Diyarbakır ve Bölgenin birçok yerleşim yerindeki insanlar tarafından Hicri takvimine göre yılbaşı 13 Ocak olarak kabul edilir.
Bilindiği gibi Hicri Takvim Miladi Takvimine göre 13 gün geriden gelir. Bu yüzden eskiler hicri takvimi kabul edip böyle tarih tutmuşlardı. Saati güneşin batışı ve doğuşuna göre bilip tahminlerde bulunan büyüklerimiz, yılbaşı günlerini de hiç şaşırmazlarmış.
13 Ocak ta kutlanan yılbaşı (Sere Sale ) gecesi daha renkli geçerdi. Çünkü Diyarbakır’daki ve bölgedeki Hıristiyanlar da, Müslümanlar da “Eski hesap bugün Ocak ayının 1’i” deyerek, 13 Ocak’ı yılbaşı olarak işaret ediyorlardı.
İşte bu hesaba göre 12 Ocak’ı 13 Ocak’a bağlayan gece yılbaşı gecesiydi. Yani Sere Sale idi. Diyarbakır ve bölgenin birçok yerinde yılbaşına Sere Sale derlerdi. İşte bu gece eskiden tam bir bayram havasında kutlanırdı. Evlerde yemekler yapılırdı, tatlılar hazırlanırdı.
Yılbaşının yani Sere Sale’nin bir de sokağa yansıyan yüzü vardı. Bu bir halk kültürü olarak yerelin öznelliğiyle kutlanıyordu. Ben Kültür Bakanlığı Halk Oyunları hocalığını yaptığım dönemlerde sokaktaki bu yılbaşı kutlama şeklini sahnelemiştim. Çokta beğeni kazanmıştı.
Yılbaşı sokak kutlamaları şöyle olurdu: Daha çok çocuklar olmak üzere, bazı gençlerde yetişkin kadın ve erkeklerin kılığına girerlerdi. Yüzlerini de kömür karası ile boyarlardı. Yapma sakal bıyık yaparlardı, ağızlarında mani ve tekerlemeleriyle Diyarbakır avlulu evlerinin kapılarına dayanırlardı, Bunlara Sere Saleler denirdi.

= = =

Görev Listesi
A. Sere Sale metnine göre şu soruları yanıtlayın:
(i) Diyarbakır'da ve bölgenin birçok yerinde yılbaşına ne ad verilirdi?
(ii) Sokak kutlamalarına katılanlar yüzlerini neyle boyarlardı?
(iii) Eski hesaba göre yılbaşı gecesi hangi iki günü birbirine bağlayan geceydi?
B. Sere Sale kutlamalarını anlatan metni son cümlesinden itibaren sürdürün.
Kayıtlara başvurmak gerekmez.

= = =

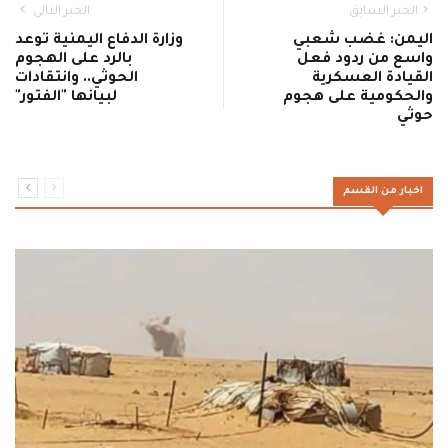
الخبر السابق
الخبر التالي
اليمن: غضب شعبي
وزارة الدفاع اليمنية توعد
واسع من ردود فعل
بالرد على الهجوم
القيادة العسكرية
الحوثي.. وانتقادات
والحكومية على هجوم
لبيانها "الفتور"
حوثي
اخبار من القسم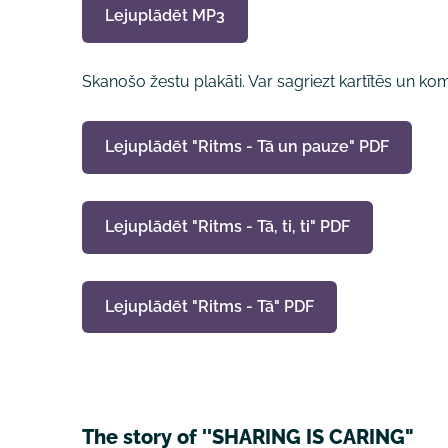
Lejuplādēt MP3
Skanošo žestu plakāti. Var sagriezt kartītēs un kom
Lejuplādēt "Ritms - Tā un pauze" PDF
Lejuplādēt "Ritms - Tā, ti, ti" PDF
Lejuplādēt "Ritms - Tā" PDF
The story of ''SHARING IS CARING"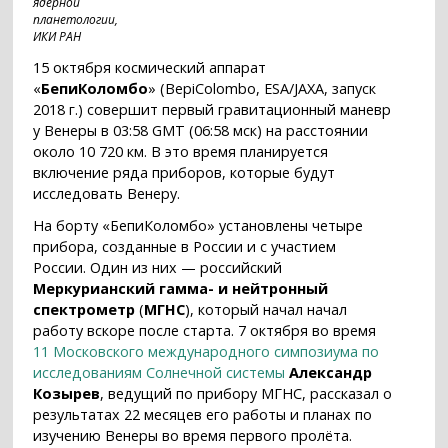
ядерной
планетологии,
ИКИ РАН
15 октября космический аппарат
«
БепиКоломбо
» (BepiColombo, ESA/JAXA, запуск
2018 г.) совершит первый гравитационный маневр
у Венеры в 03:58 GMT (06:58 мск) на расстоянии
около 10 720 км. В это время планируется
включение ряда приборов, которые будут
исследовать Венеру.
На борту «БепиКоломбо» установлены четыре
прибора, созданные в России и с участием
России. Один из них — российский
Меркурианский гамма- и нейтронный
спектрометр
(
МГНС
), который начал начал
работу вскоре после старта. 7 октября во время
11 Московского международного симпозиума по
исследованиям Солнечной системы
Александр
Козырев
, ведущий по прибору МГНС, рассказал о
результатах 22 месяцев его работы и планах по
изучению Венеры во время первого пролёта.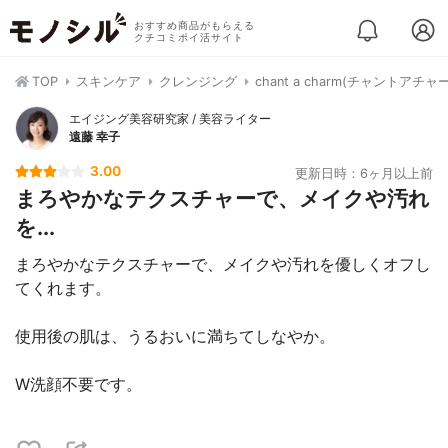
おすすめ商品がもらえる
クチコミポイ活サイト
TOP
スキンケア
クレンジング
chant a charm(チャントア
エイジング美容研究家 / 美容ライター
遠藤 幸子
3.00
更新日時：6ヶ月以上前
まろやかなテクスチャーで、メイクや汚れ
を...
まろやかなテクスチャーで、メイクや汚れを優しくオフし
てくれます。
使用後の肌は、うるおいに満ちてしなやか。
W洗顔不要です。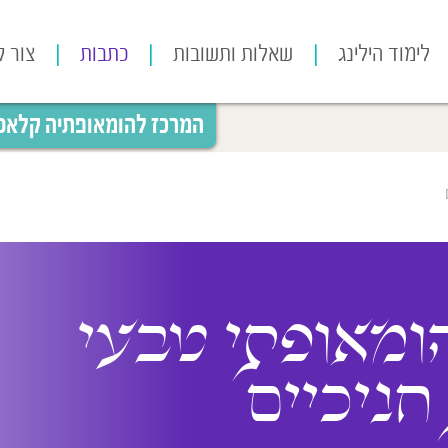
לימוד הילינג
שאלות ותשובות
כתבות
צור 
המרכז להומאופתיה קלאסית
ומאופתי טבעי
ניכיים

= = =

Beklenen Yanıtlar
A.
(i) Sere Sale.
(ii) Kömür karasıyla.
(iii) 12 Ocak'ı 13 Ocak'a bağlayan gece.

B.
Bunlar sokak kapısına gelir, kapı tokmağını çalar ve bu tekerlemeleri söylerlerdi;
''Ser e Sale / bıne sale, Pir kurbane / xorte male.'' yani; ''Evin Yaşlısı Kurban olsun evin delikanlısına'' tekerlemesini söylerlerdi.
Sere Saleler dediğimiz eski yılın son saatlerini yaşarken, son gününü yeni yılın ilk günlerine bağlayan bu güzel gecede evin yaşlısı delikanlıya kurban olsun. Ya da ” Ser e sale / bıne sale - Xwede bı hele / Pısiga bıne mankale.” ( Allah evdeki mangalın altındaki kediyi korusun ) tekerlemeleriyle devam ederlerdi.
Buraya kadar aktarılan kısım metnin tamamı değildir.